All three measures won significant support but still failed because of
the two-thirds rule. The veterans bill, which would finance veterans’
disability payments, education benefits, job training and home loans,
failed 264-183.
Another bill to reopen national parks, the Smithsonian and the National
Gallery of Art in Washington, and the United States Holocaust Museum,
failed 252-176. And a bill to help the District of Columbia provide
services fell 265-163.
Democrats say they will not negotiate any changes to the health care
law, nor will they reopen the government piece by piece. To do so, they
said, would only encourage Republican brinkmanship.

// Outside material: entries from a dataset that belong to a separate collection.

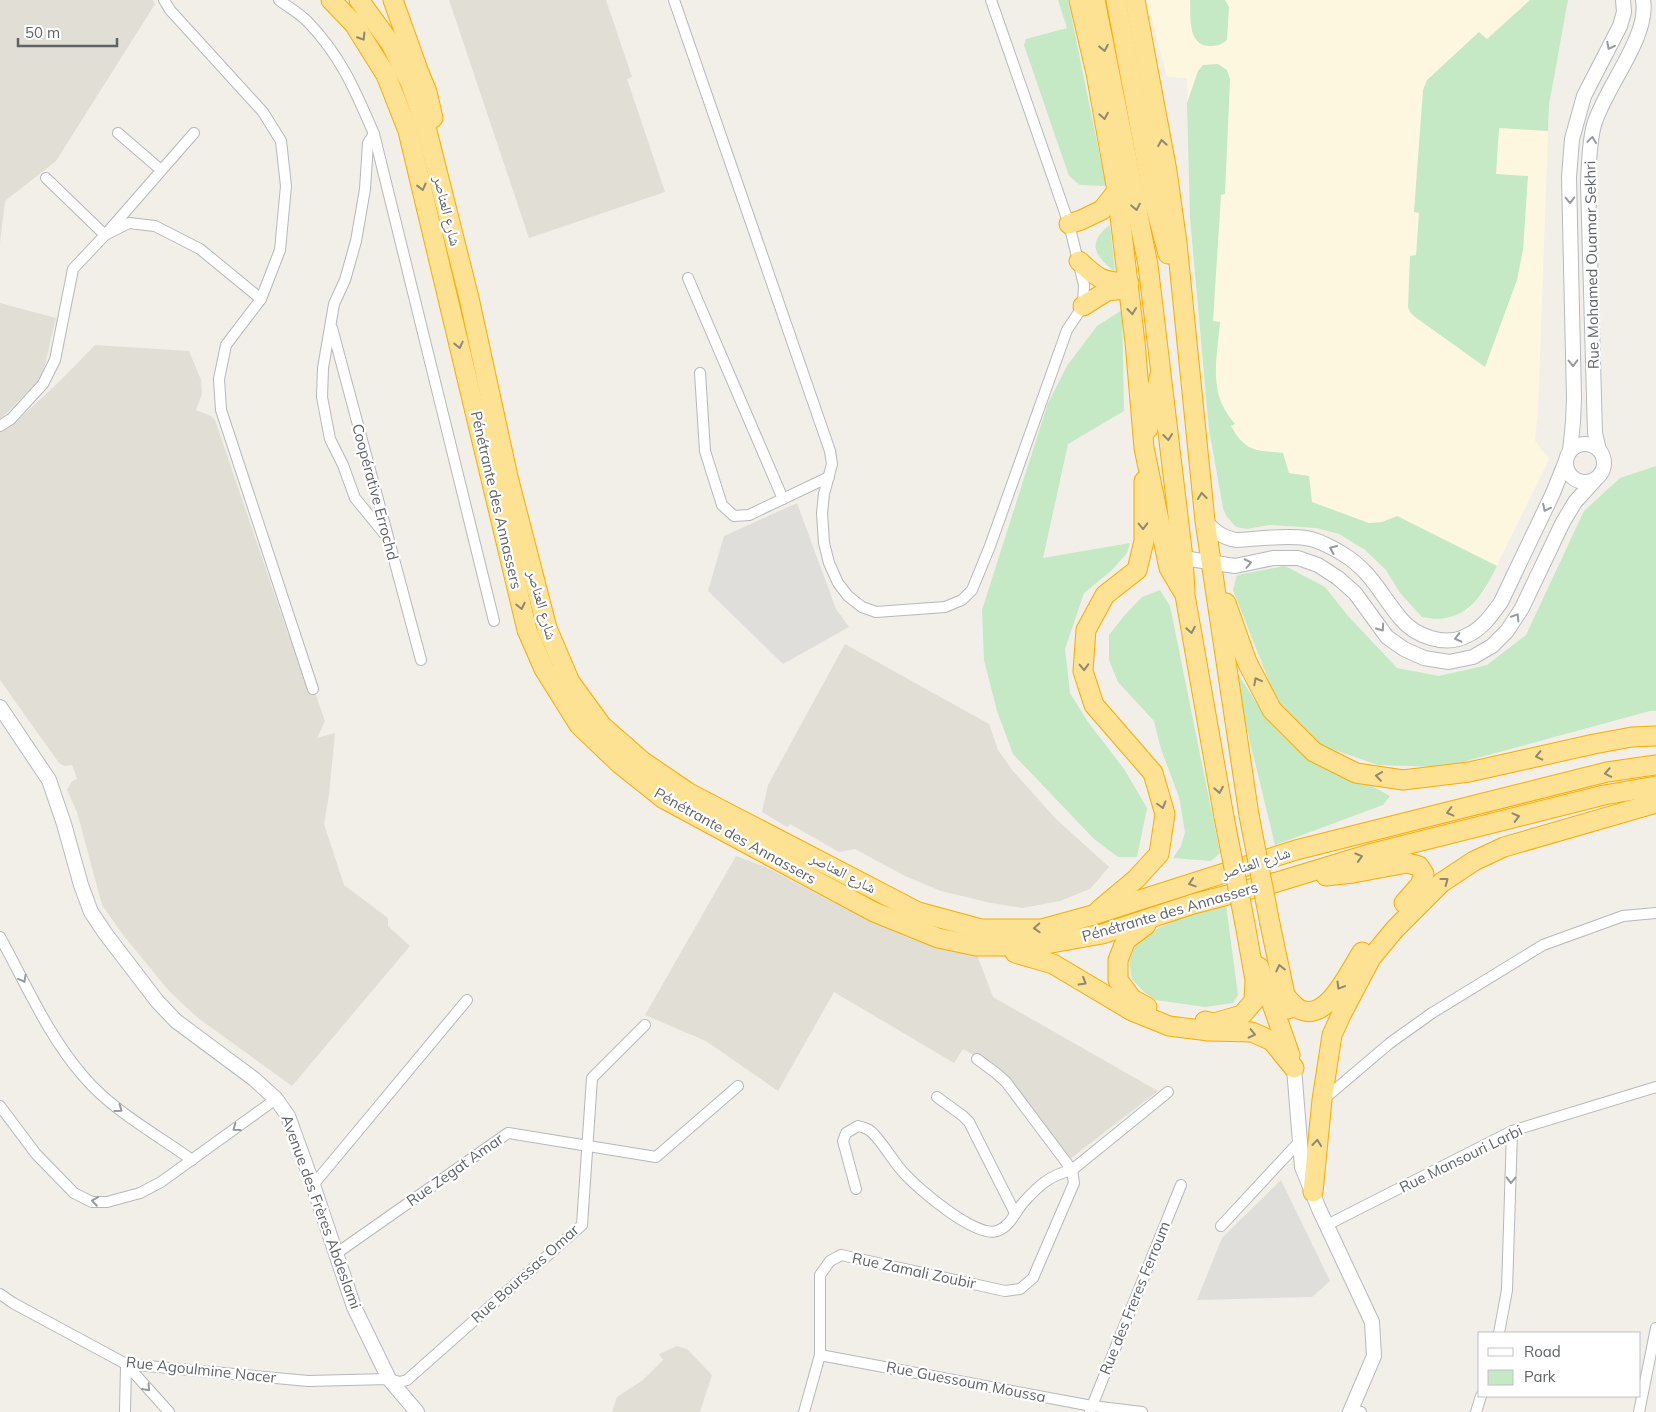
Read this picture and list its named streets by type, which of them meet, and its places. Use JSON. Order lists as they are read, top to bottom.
{
  "streets": {
    "highway": ["شارع العناصر", "Pénétrante des Annassers"],
    "street": [
      "Rue Mohamed Ouamar Sekhri",
      "Coopérative Errochd",
      "Rue Mansouri Larbi",
      "Rue Zegat Amar",
      "Avenue des Frères Abdeslami",
      "Rue Zamali Zoubir",
      "Rue Bourssas Omar",
      "Rue des Freres Ferroum",
      "Rue Agoulmine Nacer",
      "Rue Guessoum Moussa"
    ]
  },
  "crossings": [
    ["Rue Zegat Amar", "Avenue des Frères Abdeslami"],
    ["Rue Zegat Amar", "Rue Bourssas Omar"],
    ["Avenue des Frères Abdeslami", "Rue Bourssas Omar"],
    ["Avenue des Frères Abdeslami", "Rue Agoulmine Nacer"],
    ["Rue Zamali Zoubir", "Rue Guessoum Moussa"],
    ["Rue Bourssas Omar", "Rue Agoulmine Nacer"],
    ["Rue des Freres Ferroum", "Rue Guessoum Moussa"]
  ],
  "one_way": ["شارع العناصر", "Pénétrante des Annassers"],
  "legend": ["Road", "Park"],
  "scale_bar": "50 m"
}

While some Republicans are ready to cave in, the House’s most ardent
conservatives said they could win the battle for public opinion and,
eventually, the war over the health care law, whose insurance exchanges
opened for enrollment on Tuesday.
“I’m optimistic,” said Representative Tim Huelskamp, Republican of
Kansas. “At the end of the day, the American people usually get their
way.”
To many Senate Republicans, the House conservatives’ position has become
mystifying. In a meeting of Senate Republicans, Senator Lamar Alexander
of Tennessee rose to ask how the party would respond if it controlled
the White House and the Senate and a Democratic House insisted it would
not finance the government unless Washington rolled back laws hampering
unions.
Added Senator Richard M. Burr, Republican of North Carolina: “All the cards are held on one side of this.”